Protecting Your Nest With NIST
Founded in 1901, the National Institute of Standards and Technology (NIST) serves as America’s “standards laboratory.” A part of the U.S. Department of Commerce, NIST initially assembled standards and measurements for electricity, temperature, time and the like. Today, NIST provides technical leadership on a wide range of issues affecting the American economy. That includes setting the standards for small business cyber security.
“NIST is the de facto gold-plated standard for cyber security,” says Don Thompson, CEO of Capital Network Solutions in Sacramento. “If you can say that your business is NIST-compliant, then you’re in great shape.”
According to recent statistics, cyber criminals are increasingly targeting small businesses. Meanwhile, a recent spate of high-profile cyber attacks on hospitals and city governments only underlines the dangers of both malicious hackers and inattentive employees. However, whether because of low funds or less knowledge, small businesses tend to overlook necessary cyber security measures. Unfortunately, the effects of a data breach on a small business can be devastating:
- 43 percent of cyber attacks target small businesses.
- 14 percent of small businesses rate their cyber defenses as “highly effective.”
- 60 percent of small businesses shut down within six months of a cyber attack.
NIST bridged that knowledge gap earlier this year when they published Small Business Information Security: The Fundamentals. This 54-page document outlines NIST best practices regarding the fundamentals of cyber security. Moreover, it presents the information in non-technical language that is accessible to anyone.
NIST recommends a five-pronged approach to cyber security:
Understanding and Managing Risks
The first thing that every business needs to do is catalog their threats and vulnerabilities. By understanding your risks, you get a better idea of where to focus your cyber security efforts. Some of the most common risks include:
- Environmental (fire, flood, tornado, earthquake)

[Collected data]
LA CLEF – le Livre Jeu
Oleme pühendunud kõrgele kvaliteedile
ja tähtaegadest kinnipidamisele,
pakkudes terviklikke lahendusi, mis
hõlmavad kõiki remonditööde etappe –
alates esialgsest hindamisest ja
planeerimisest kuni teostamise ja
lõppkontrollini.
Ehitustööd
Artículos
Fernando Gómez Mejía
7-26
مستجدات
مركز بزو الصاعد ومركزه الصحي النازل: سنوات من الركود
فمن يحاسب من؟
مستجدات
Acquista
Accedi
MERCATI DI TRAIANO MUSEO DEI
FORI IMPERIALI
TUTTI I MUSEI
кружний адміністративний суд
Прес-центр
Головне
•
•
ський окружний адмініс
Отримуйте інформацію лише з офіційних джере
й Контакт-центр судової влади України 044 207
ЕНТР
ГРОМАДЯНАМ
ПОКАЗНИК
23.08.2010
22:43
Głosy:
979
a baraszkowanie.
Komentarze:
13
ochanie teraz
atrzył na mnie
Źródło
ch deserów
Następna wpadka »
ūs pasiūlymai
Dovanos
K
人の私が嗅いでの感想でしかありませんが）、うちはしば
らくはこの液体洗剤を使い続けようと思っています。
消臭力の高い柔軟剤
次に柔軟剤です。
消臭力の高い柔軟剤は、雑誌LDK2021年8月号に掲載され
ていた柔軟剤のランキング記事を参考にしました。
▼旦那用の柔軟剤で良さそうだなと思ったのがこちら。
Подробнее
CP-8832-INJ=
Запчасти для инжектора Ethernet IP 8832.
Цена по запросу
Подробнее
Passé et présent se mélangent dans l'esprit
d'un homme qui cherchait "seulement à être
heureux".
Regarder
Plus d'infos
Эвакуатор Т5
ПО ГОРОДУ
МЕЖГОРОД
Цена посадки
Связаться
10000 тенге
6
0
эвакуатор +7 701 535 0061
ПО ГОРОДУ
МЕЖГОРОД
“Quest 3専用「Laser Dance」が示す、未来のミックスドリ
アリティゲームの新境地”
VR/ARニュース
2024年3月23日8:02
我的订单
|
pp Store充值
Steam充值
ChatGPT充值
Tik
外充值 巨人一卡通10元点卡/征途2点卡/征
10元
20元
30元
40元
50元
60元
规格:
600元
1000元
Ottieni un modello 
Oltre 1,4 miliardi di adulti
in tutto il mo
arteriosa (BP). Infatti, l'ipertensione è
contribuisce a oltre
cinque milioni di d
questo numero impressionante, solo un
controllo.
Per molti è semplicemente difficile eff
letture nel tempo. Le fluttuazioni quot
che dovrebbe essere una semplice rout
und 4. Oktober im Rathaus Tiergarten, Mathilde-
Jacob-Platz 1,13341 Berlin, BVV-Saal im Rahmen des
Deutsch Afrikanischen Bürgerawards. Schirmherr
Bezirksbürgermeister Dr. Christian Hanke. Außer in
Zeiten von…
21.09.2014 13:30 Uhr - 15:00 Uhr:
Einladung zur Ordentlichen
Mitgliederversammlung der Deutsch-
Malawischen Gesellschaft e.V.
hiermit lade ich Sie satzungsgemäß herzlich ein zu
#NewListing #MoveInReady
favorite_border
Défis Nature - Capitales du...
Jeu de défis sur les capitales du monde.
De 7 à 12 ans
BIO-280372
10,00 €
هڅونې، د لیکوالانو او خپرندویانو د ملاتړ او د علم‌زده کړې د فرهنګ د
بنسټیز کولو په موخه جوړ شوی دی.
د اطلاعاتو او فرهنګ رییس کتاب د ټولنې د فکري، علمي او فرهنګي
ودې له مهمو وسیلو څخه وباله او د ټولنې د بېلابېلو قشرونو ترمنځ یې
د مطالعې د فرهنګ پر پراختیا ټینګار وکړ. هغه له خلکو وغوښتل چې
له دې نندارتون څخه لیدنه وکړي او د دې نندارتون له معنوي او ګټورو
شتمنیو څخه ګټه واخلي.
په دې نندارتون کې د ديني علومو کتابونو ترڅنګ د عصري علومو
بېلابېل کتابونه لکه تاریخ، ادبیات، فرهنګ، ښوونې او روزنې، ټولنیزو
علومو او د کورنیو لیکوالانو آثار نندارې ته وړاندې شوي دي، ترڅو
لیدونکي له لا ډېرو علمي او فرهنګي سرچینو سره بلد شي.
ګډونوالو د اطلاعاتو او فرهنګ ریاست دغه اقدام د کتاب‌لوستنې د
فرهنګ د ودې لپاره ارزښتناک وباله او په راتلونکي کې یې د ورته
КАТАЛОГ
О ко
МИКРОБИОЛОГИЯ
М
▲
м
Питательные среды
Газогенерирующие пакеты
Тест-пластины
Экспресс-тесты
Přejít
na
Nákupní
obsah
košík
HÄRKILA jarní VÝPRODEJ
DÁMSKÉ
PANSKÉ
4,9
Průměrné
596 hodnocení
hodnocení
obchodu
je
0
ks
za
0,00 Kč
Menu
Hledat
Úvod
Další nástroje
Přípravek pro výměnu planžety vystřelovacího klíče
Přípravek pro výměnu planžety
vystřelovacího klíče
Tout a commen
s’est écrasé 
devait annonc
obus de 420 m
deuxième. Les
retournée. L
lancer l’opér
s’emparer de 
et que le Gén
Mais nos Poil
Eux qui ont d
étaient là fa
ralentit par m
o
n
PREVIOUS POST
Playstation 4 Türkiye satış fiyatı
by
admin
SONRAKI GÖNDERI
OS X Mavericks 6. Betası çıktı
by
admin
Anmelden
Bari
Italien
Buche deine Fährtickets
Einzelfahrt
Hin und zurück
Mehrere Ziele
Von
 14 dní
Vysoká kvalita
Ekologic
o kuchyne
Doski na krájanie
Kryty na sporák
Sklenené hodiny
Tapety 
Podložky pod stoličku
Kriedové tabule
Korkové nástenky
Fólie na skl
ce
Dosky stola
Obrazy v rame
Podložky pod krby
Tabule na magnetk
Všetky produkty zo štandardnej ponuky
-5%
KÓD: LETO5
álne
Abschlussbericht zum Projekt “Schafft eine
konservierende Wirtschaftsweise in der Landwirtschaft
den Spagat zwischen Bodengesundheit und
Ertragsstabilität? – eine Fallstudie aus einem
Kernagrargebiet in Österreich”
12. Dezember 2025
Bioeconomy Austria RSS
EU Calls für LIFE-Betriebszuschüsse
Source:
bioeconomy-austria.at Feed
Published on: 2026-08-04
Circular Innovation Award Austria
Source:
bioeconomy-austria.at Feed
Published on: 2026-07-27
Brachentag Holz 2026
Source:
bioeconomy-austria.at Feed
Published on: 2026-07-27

* What this exercise asks:
**1)** Name every environmental risk that the NIST article lists.
**2)** Reproduce the passage of the NIST article between "According to recent" and "a cyber attack.", inclusive.
**3)** Answer these questions from the NIST article:
(a) In what year was NIST founded?
(b) How many pages long is Small Business Information Security: The Fundamentals?
(c) What percentage of small businesses shut down within six months of a cyber attack?
Nothing in the collected data is needed to complete this work.

* Activity answers:
**1)** Fire, flood, tornado, earthquake

**2)**
According to recent statistics, cyber criminals are increasingly targeting small businesses. Meanwhile, a recent spate of high-profile cyber attacks on hospitals and city governments only underlines the dangers of both malicious hackers and inattentive employees. However, whether because of low funds or less knowledge, small businesses tend to overlook necessary cyber security measures. Unfortunately, the effects of a data breach on a small business can be devastating:
- 43 percent of cyber attacks target small businesses.
- 14 percent of small businesses rate their cyber defenses as “highly effective.”
- 60 percent of small businesses shut down within six months of a cyber attack.

**3)**
(a) 1901
(b) 54 pages
(c) 60 percent